When Herod the king had heard these things, he was troubled, and all Jerusalem with him.
An ironic touch in today’s reading, that last clause. I’ve noticed it a couple of times, in passing, but it reminded me of another literary echo when I heard it read this morning. Without repeating the verb, the line invites us to reflect briefly on the different ways a city and a king might find themselves “troubled”. Particularly if that king is ruling that city, and we already know to associate violence with the name “Herod.” This isn’t the same “Herod” who will later execute a Jewish prophet who ventured to point out certain irregularities in the king’s marital life. That was Herod Antipas, whilst this is his predecessor Herod the Great. But the confusions between the two – and the occasional unclarity as to which “Herod” is meant when a royal thug with that name turns up in a medieval text or a poem – points up the way both men are associated with shocking violence. Hamlet’s threat to “out-Herod Herod” in his retribution on the world taps into this instinctive link with the name, and it is striking that it comes from a prince who feels his world to be shaken around him, and threatens to make sense of it all by mass murder.

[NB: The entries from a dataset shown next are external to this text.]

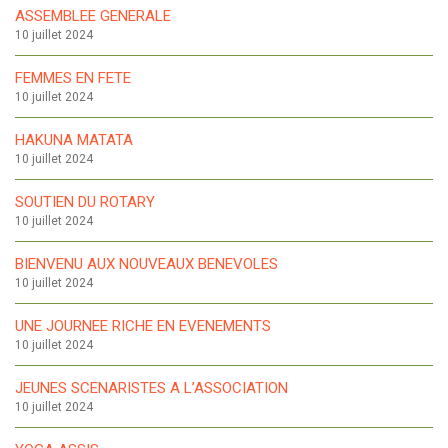
ASSEMBLEE GENERALE
10 juillet 2024
FEMMES EN FETE
10 juillet 2024
HAKUNA MATATA
10 juillet 2024
SOUTIEN DU ROTARY
10 juillet 2024
BIENVENU AUX NOUVEAUX BENEVOLES
10 juillet 2024
UNE JOURNEE RICHE EN EVENEMENTS
10 juillet 2024
JEUNES SCENARISTES A L’ASSOCIATION
10 juillet 2024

Herod Antipas’ killing of the prophet does not take place in a trial, however mocked up, but as part of a bet after dinner. The frivolousness of John the Baptist’s murder in the story of Herod and Salome chimes horribly with some the stories which come out of lethal dictatorships in the modern era. The same grotesque pleasure in oblivion by chance, death by wager, violence pushed alongside sexual display. “King”, as we know, is a polite word for either Herod. Herod the Great – referred to in the verse above – reacted to the Magi’s suggestion that a King of the Jews had been born by ordering a massacre of his own people’s children.
The bleak irony of the Matthean text in that “…and all Jerusalem with him” sketches casually the way in which mental turmoil or sudden suspicion in this ruler will mean devastation for those he has authority over. It summons up the mawkish sentimentality of dictators from Caligula onwards, the demand that the people love them, that their subjects understand how much they’ve given up in assuming leadership, that they’ agree they’re only doing all this for everyone’s good.
It’s also a careful piece of narrative construction: it will be another thirteen verses, and more than three hundred words (including the flight into Egypt and recitation of Micah’s prophecy to Bethlehem) before the text tells us of Herod’s actual orders. That narrative suspension leaves the paranoia and arbitrary power of a tyrant hanging over the subsequent events until Herod’s “troubled” mind results in the massacre. The terrible asymmetry between the two meanings of the verb is revealed in the slaughter of children.
As I listened to the reading this morning, and noted again the quiet grimness of that final clause, I heard another text shift in my memory, and realized why it reminded me of poetry. Auden’s ‘Epitaph on a Tyrant” is equally laconic and bleak about the emotional neediness of dictators, and the impact on their people. That last line must surely be an (at least semi-conscious) echo of the story of Herod?
Epitaph on a Tyrant
Perfection, of a kind, was what he was after,
And the poetry he invented was easy to understand;
He knew human folly like the back of his hand,
And was greatly interested in armies and fleets;
When he laughed, respectable senators burst with laughter,
And when he cried the little children died in the streets.